Prasugrel is also a thienopyridine that irreversibly inhibits the P2Y12 receptor, but it achieves more rapid and complete platelet inhibition than clopidogrel. A loading dose of 60 mg and maintenance dose of 10 mg of prasugrel was compared to a loading dose of 300 mg and maintenance dose of 75 mg of clopidogrel in the TRITON-TIMI 38 randomized trial, which included 13,608 patients with both STEMI and moderate- to high-risk NSTEMI or UA undergoing invasive management. The primary end point, which included cardiovascular death, MI, or stroke, was significantly lower with prasugrel at up to 15 months (9.9% vs. 12.1%, p < 0.001) [16]. This difference was driven primarily by a reduction in both procedure-related and spontaneous MI (7.4% vs. 9.7%, p < 0.0001) [17]. There was no difference in death or stroke, although stent thrombosis and urgent target vessel revascularization were also significantly lower with prasugrel.

The primary safety end point of non-CABG-related TIMI major bleeding, however, was significantly higher with prasugrel (2.4% vs. 1.8%, p = 0.03); rates of major bleeding among patients undergoing CABG were even higher (13.4% vs. 3.2%, p < 0.0001). Post hoc subanalysis revealed three groups in whom bleeding risk outweighed ischemic benefit: age greater than 75 years, weight less than 60 kg, and history of transient ischemic attack (TIA) or stroke. Current guidelines thus state that prasugrel is contraindicated in patients with a history of TIA or stroke and caution against its use in patients greater than 75 years or less than 60 kg [11]. Labeling information suggests a 5 mg dose for patients less than 60 kg, but there is little prospective data regarding the lower dose [18]. The practicality of a loading dose of prasugrel before PCI is also limited because of concerns regarding potential bleeding in patients ultimately requiring CABG.

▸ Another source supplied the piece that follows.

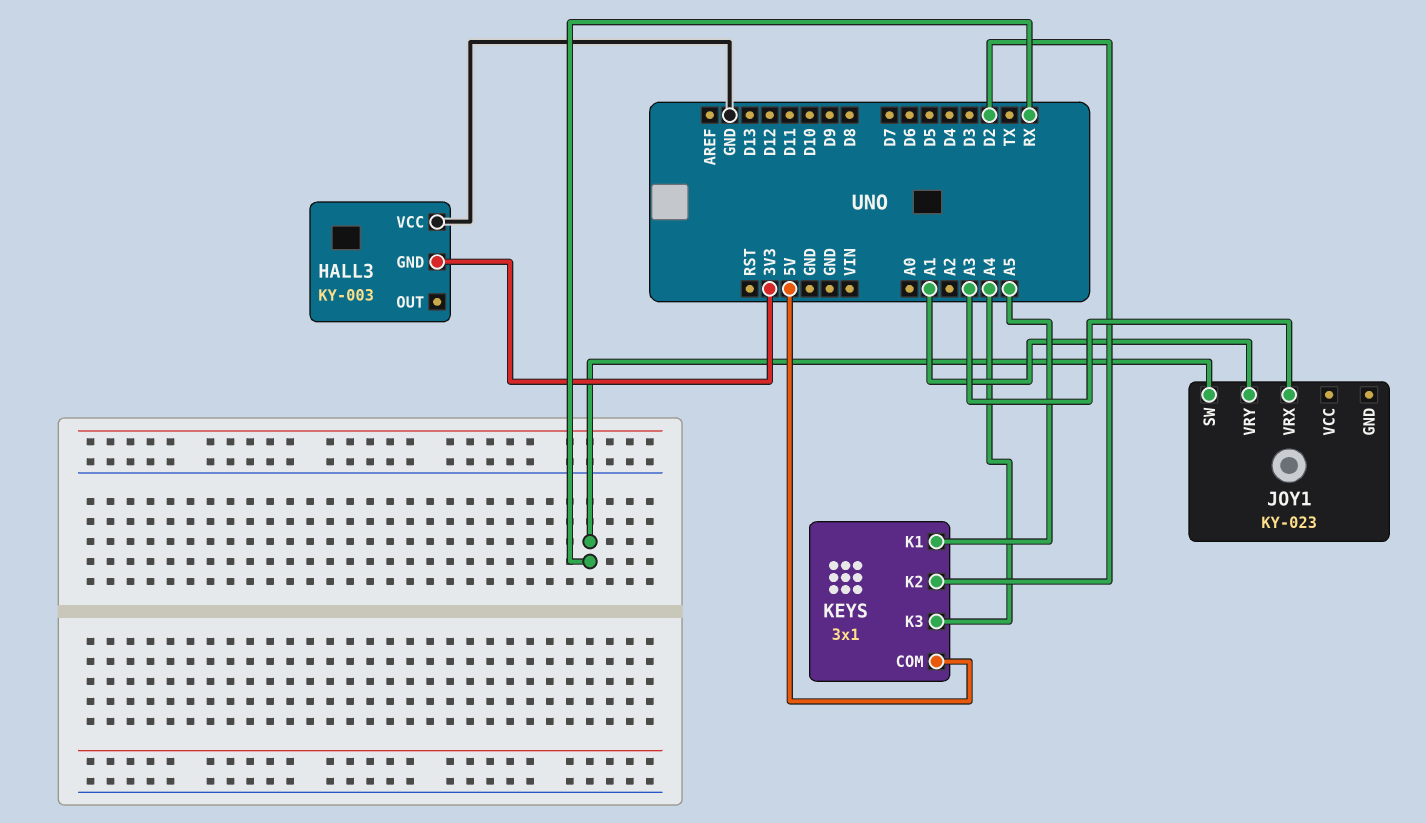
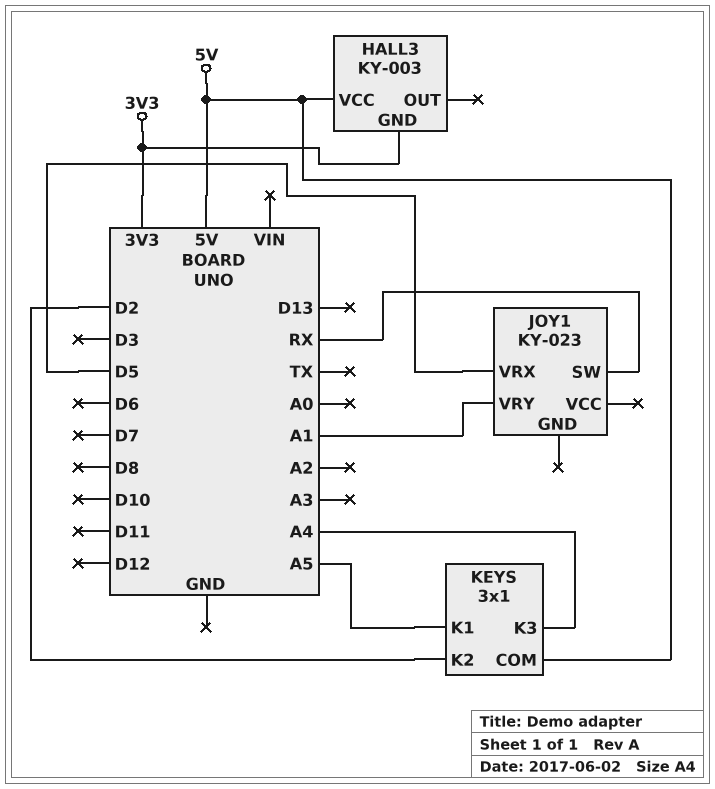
HALL3 pin VCC: GND -> 5V
JOY1 pin VRX: A3 -> D5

Unlike clopidogrel, prasugrel is not currently indicated for noninvasive management of ACS. Prasugrel was again compared to clopidogrel in TRILOGY ACS, among 7243 patients less than 75 years with medically managed ACS. In regard to death, MI, or stroke, there was no difference between prasugrel and clopidogrel at up to 30 months (13.9% vs. 16.0%, p = 0.21). There did not appear to be a difference in non-CABG-related GUSTO severe or life-threatening bleeding [19].